Nine out of ten US employers report relying on employees with language skills other than English. 56% say this demand will increase in the future, and 25% report losing business due to a lack of foreign language skills. It's not surprising that LinkedIn dedicates a profile section to reporting languages spoken and proficiency levels. However, as a linguist specializing in second language acquisition, I find their classification system deeply problematic.
The Problem with "Native or Bilingual"
Asturian is one of my mother tongues, alongside Spanish. You probably haven't heard of this language, and for good reason. Asturian is a Romance language—just like Spanish, Italian, or Romanian—spoken in Asturias, a region in Northwestern Spain. Unlike Catalan or Galician, it isn't recognized as an official language. This means that even though my mother spoke both Asturian and Spanish to me, I never studied it in school and never learned to write it properly.
What option should I select on LinkedIn?
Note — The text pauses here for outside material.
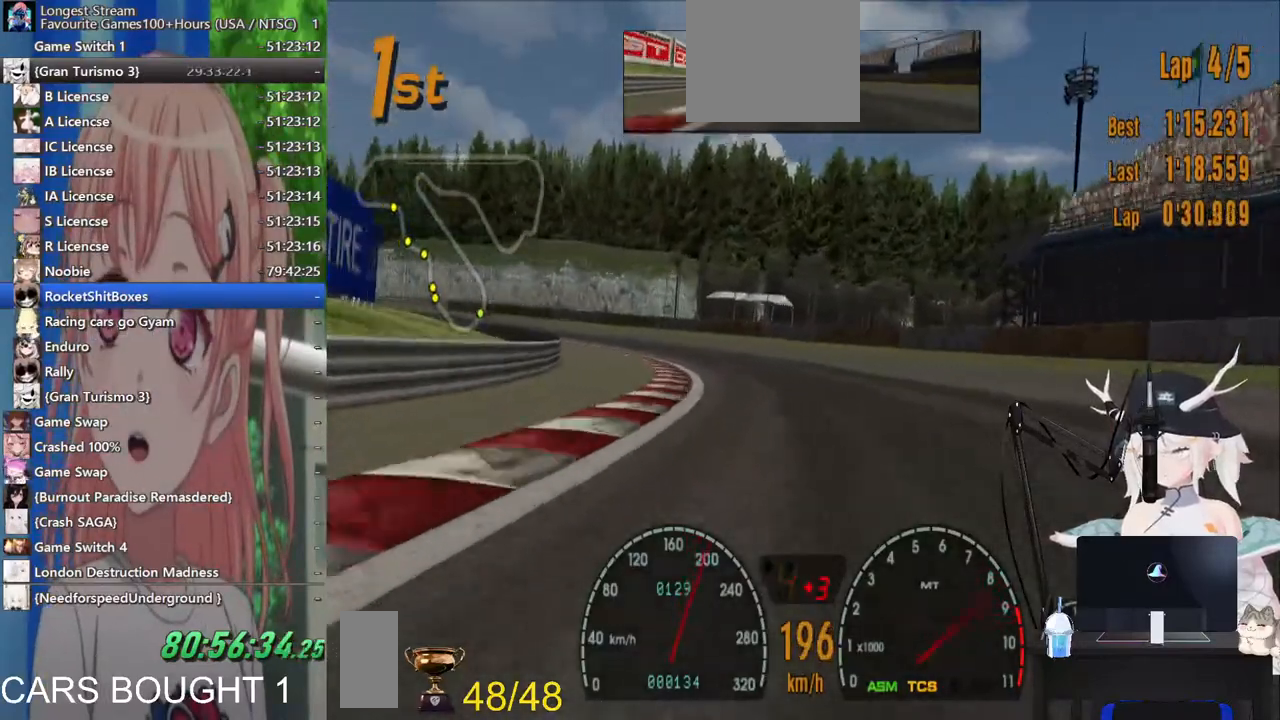
{"dt_ms": 1000, "buttons": [], "left_stick": "left", "right_stick": "center"}
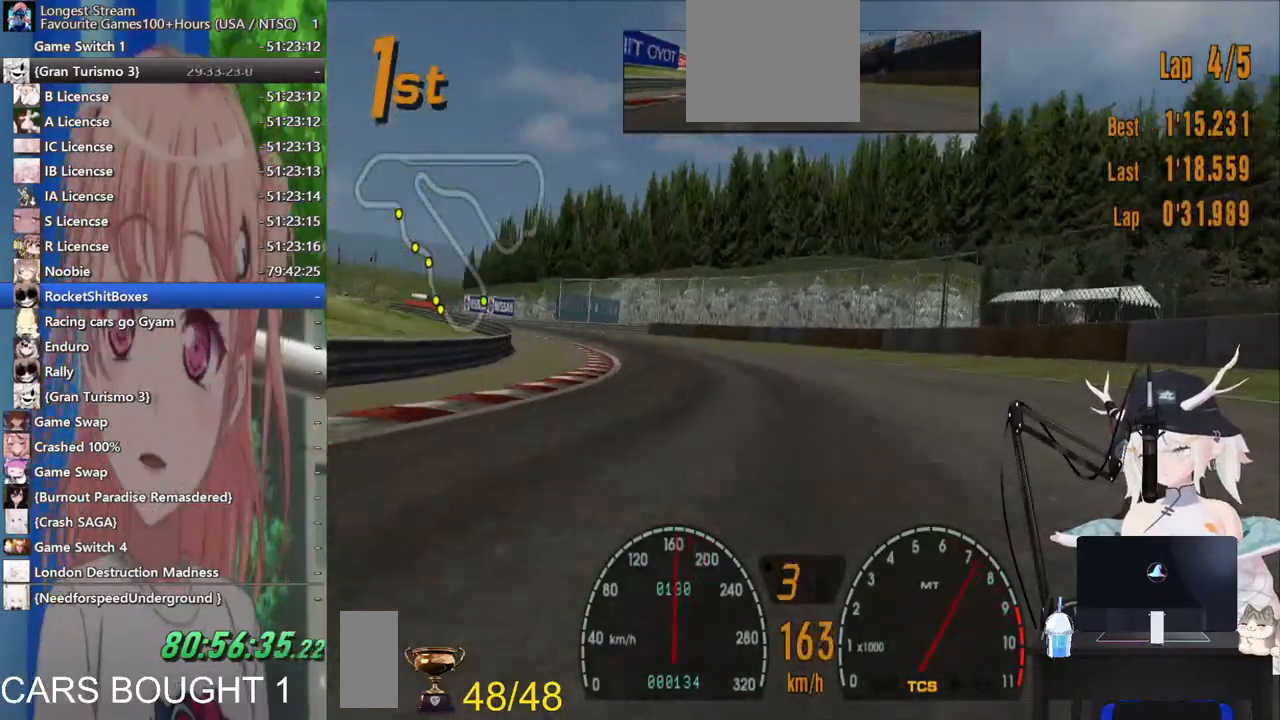
{"dt_ms": 1000, "buttons": [], "left_stick": "left", "right_stick": "center"}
It's technically one of my native languages, but I wouldn't be able to work using it. I'm writing this blog post in English, a language I mastered as an adult, and I couldn't produce equivalent content in Asturian. This same dilemma faces millions of Spanish speakers in the US. They've never received formal education in Spanish and struggle to use the language in professional settings—not from a lack of capacity, but from a lack of training and practice.
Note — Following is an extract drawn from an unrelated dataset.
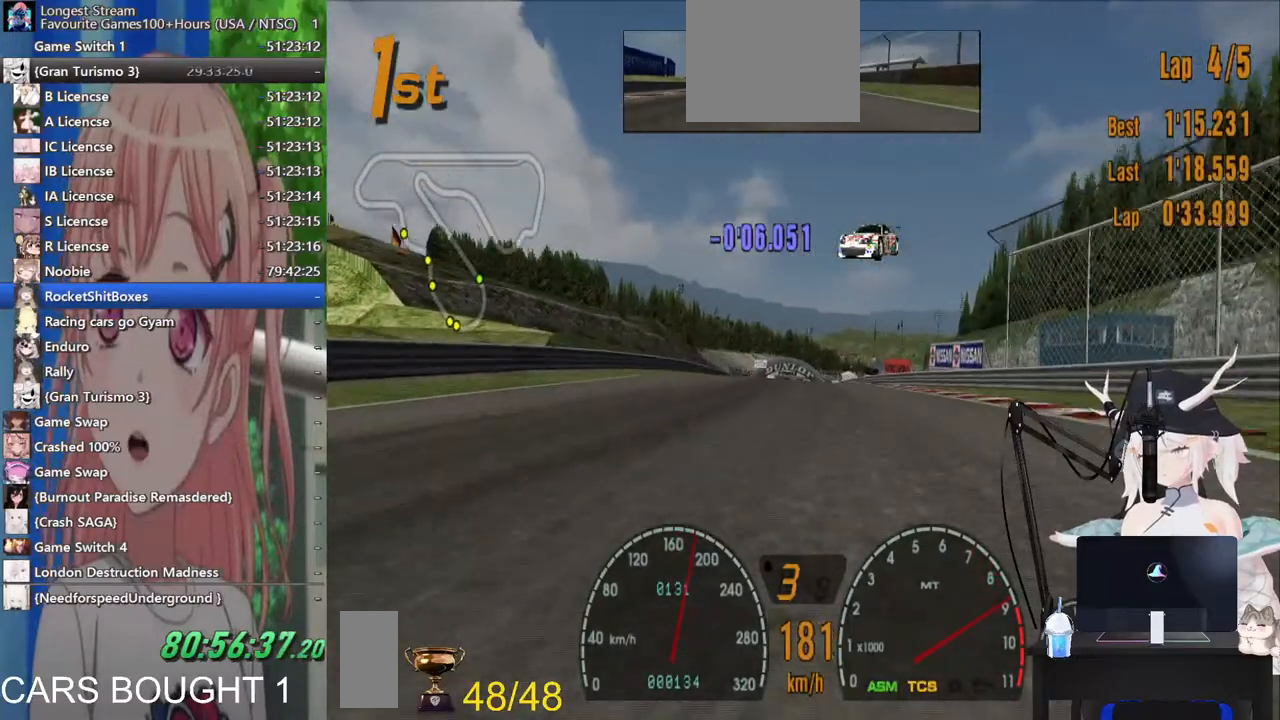
{"dt_ms": 500, "buttons": ["CROSS"], "left_stick": "center", "right_stick": "center", "events": [[483, "CROSS", "down"]]}
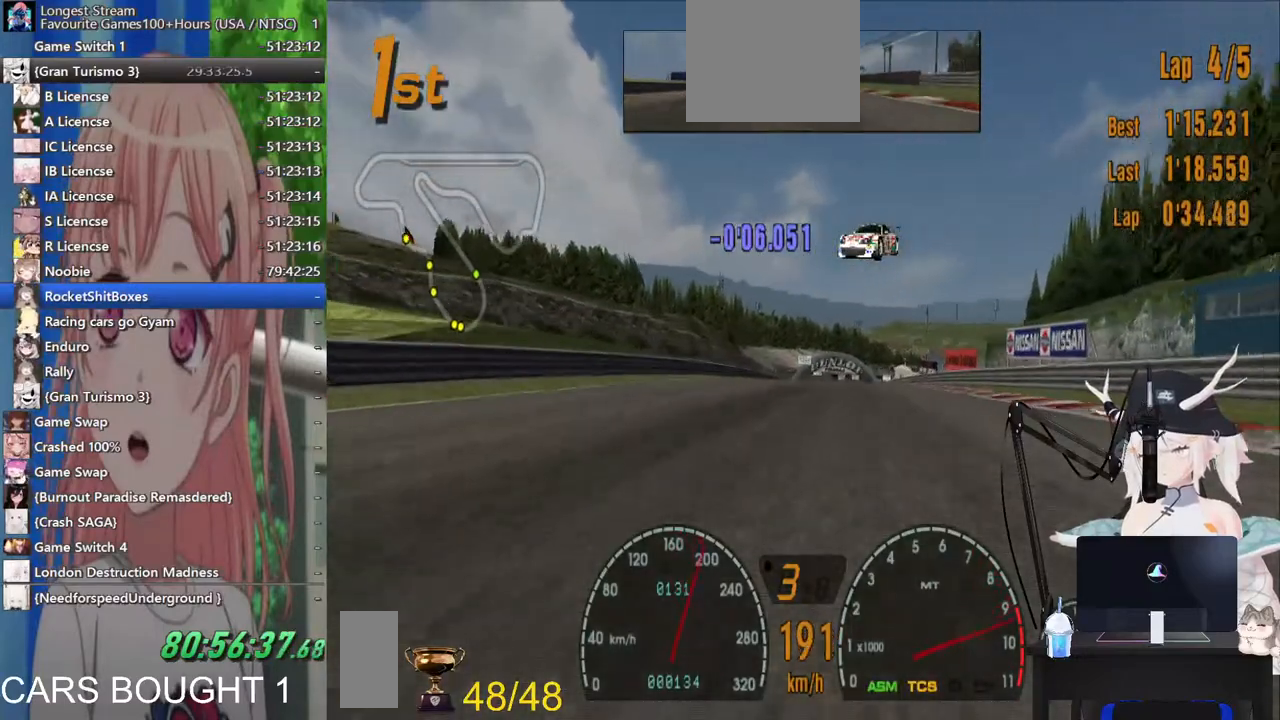
{"dt_ms": 500, "buttons": [], "left_stick": "center", "right_stick": "center", "events": [[133, "CROSS", "up"]]}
A Better Approach: Functional Proficiency
A more useful approach would be to classify languages by functional proficiency—describing what you can actually do in a language. Various frameworks have been created for this purpose. Perhaps you've heard people mention having a "B1 level in French." That's the CEFR (Common European Framework of Reference for Languages), created by the European Union to standardize language proficiency descriptions.
The most common framework in the US is the ACTFL (American Council on the Teaching of Foreign Languages) Proficiency Guidelines. I recently became certified as an official Oral Proficiency Interview rater for Spanish using this framework. I prefer it because it's more intuitive and describes what you can do with a language, rather than when you learned it.
The guidelines are visualized as an inverted pyramid (showing that at the base you can do very little, while at the top you can do much more). Broadly speaking:
Beginner learners can only name a few things and repeat memorized expressions
Intermediate learners can describe basic aspects of their daily lives and complete routine transactions like ordering food
Advanced learners can discuss societal issues and narrate in past, present, and future tenses
Superior learners can hypothesize, support opinions with arguments, and discuss highly abstract topics
With this system, if you're hiring someone with an Advanced score from ACTFL, you know exactly what they're qualified to do. Need someone to explain complex ideas? Look for Superior level. Need someone to greet clients? Intermediate level would suffice.
When "Native" Doesn't Tell the Whole Story
I learned English as an adult and Asturian as a child, yet I can do many more things in English. If you were hearing me instead of reading this, you'd notice my accent—but so what? I can write a dissertation about morphophonological prediction in English, something I couldn't do in Asturian. The accent merely reveals when I learned the language, not what I can actually do with it.
How LinkedIn Could Improve
LinkedIn's current system prioritizes when you learned a language over your functional ability to use it professionally—a distinction that matters tremendously in today's global workplace. By adopting a functional proficiency framework like ACTFL, LinkedIn could offer employers meaningful insights into candidates' actual language capabilities.
Imagine a LinkedIn profile that shows not just that someone speaks Spanish, but specifies they can "conduct business negotiations" or "create technical documentation" in that language. This would give both employers and professionals a clearer picture of language skills that matter in specific contexts. It would also validate the skills of heritage speakers who may not identify as "native" but have developed professional-level abilities in certain domains.
In an increasingly global economy where language skills translate directly to business opportunities, we need classification systems that reflect what professionals can actually do with language—not just when or how they learned it.